• [YOUR INSTRUCTIONS]:
Go through the data below line by line and report how many lines contain "dispositifs", giving only that figure.

• [TASK INPUT]:
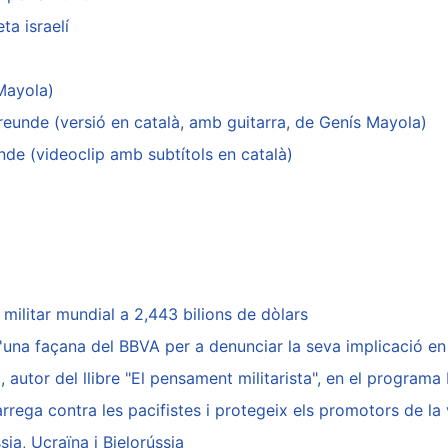
ta israelí
 Mayola)
reunde (versió en català, amb guitarra, de Genís Mayola)
nde (videoclip amb subtítols en català)
militar mundial a 2,443 bilions de dòlars
d'una façana del BBVA per a denunciar la seva implicació e
utor del llibre "El pensament militarista", en el program
arrega contra les pacifistes i protegeix els promotors de la 
ia, Ucraïna i Bielorússia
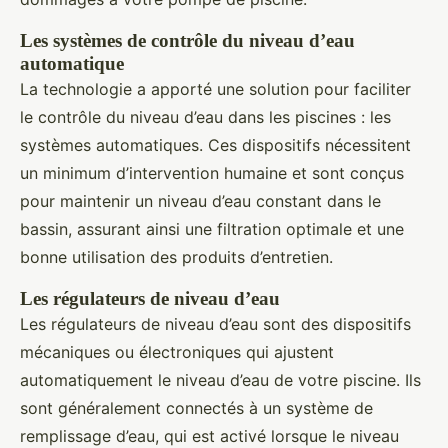
Les systèmes de contrôle du niveau d’eau
automatique
La technologie a apporté une solution pour faciliter
le contrôle du niveau d’eau dans les piscines : les
systèmes automatiques. Ces dispositifs nécessitent
un minimum d’intervention humaine et sont conçus
pour maintenir un niveau d’eau constant dans le
bassin, assurant ainsi une filtration optimale et une
bonne utilisation des produits d’entretien.
Les régulateurs de niveau d’eau
Les régulateurs de niveau d’eau sont des dispositifs
mécaniques ou électroniques qui ajustent
automatiquement le niveau d’eau de votre piscine. Ils
sont généralement connectés à un système de
remplissage d’eau, qui est activé lorsque le niveau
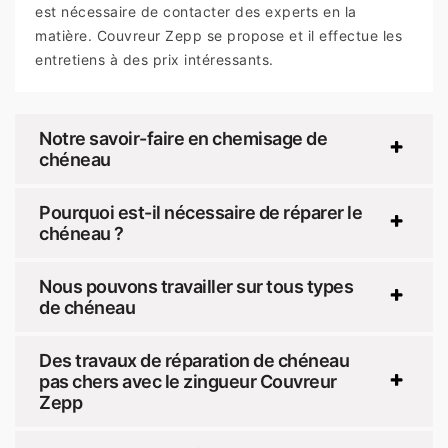
est nécessaire de contacter des experts en la
matière. Couvreur Zepp se propose et il effectue les
entretiens à des prix intéressants.
Notre savoir-faire en chemisage de
chéneau
Pourquoi est-il nécessaire de réparer le
chéneau ?
Nous pouvons travailler sur tous types
de chéneau
Des travaux de réparation de chéneau
pas chers avec le zingueur Couvreur
Zepp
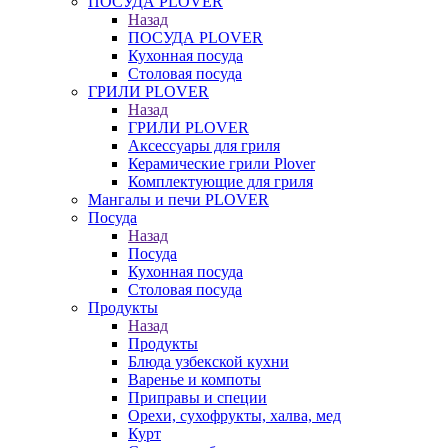
ПОСУДА PLOVER
Назад
ПОСУДА PLOVER
Кухонная посуда
Столовая посуда
ГРИЛИ PLOVER
Назад
ГРИЛИ PLOVER
Аксессуары для гриля
Керамические грили Plover
Комплектующие для гриля
Мангалы и печи PLOVER
Посуда
Назад
Посуда
Кухонная посуда
Столовая посуда
Продукты
Назад
Продукты
Блюда узбекской кухни
Варенье и компоты
Приправы и специи
Орехи, сухофрукты, халва, мед
Курт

• [RESULT]:
2